» **WORKING DATA**
▽

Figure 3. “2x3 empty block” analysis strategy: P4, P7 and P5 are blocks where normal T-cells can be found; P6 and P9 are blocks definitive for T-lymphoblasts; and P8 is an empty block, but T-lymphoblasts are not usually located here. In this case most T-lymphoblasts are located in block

△
▽

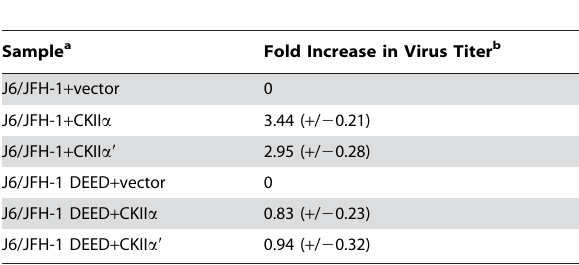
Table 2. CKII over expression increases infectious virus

△
▽

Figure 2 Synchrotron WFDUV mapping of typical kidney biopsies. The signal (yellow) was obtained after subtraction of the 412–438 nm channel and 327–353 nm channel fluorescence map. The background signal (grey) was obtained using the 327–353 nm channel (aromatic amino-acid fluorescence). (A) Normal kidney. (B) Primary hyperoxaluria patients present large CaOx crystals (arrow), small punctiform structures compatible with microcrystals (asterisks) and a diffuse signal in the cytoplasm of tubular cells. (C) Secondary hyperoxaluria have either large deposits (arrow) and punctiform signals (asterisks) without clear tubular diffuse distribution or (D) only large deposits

△

» **ABOUT THIS EXERCISE**
Go through the records and copy each line with "Figure" in it.

» **WRITTEN ANSWER**
Figure 3. “2x3 empty block” analysis strategy: P4, P7 and P5 are blocks where normal T-cells can be found; P6 and P9 are blocks definitive for T-lymphoblasts; and P8 is an empty block, but T-lymphoblasts are not usually located here. In this case most T-lymphoblasts are located in block
Figure 2 Synchrotron WFDUV mapping of typical kidney biopsies. The signal (yellow) was obtained after subtraction of the 412–438 nm channel and 327–353 nm channel fluorescence map. The background signal (grey) was obtained using the 327–353 nm channel (aromatic amino-acid fluorescence). (A) Normal kidney. (B) Primary hyperoxaluria patients present large CaOx crystals (arrow), small punctiform structures compatible with microcrystals (asterisks) and a diffuse signal in the cytoplasm of tubular cells. (C) Secondary hyperoxaluria have either large deposits (arrow) and punctiform signals (asterisks) without clear tubular diffuse distribution or (D) only large deposits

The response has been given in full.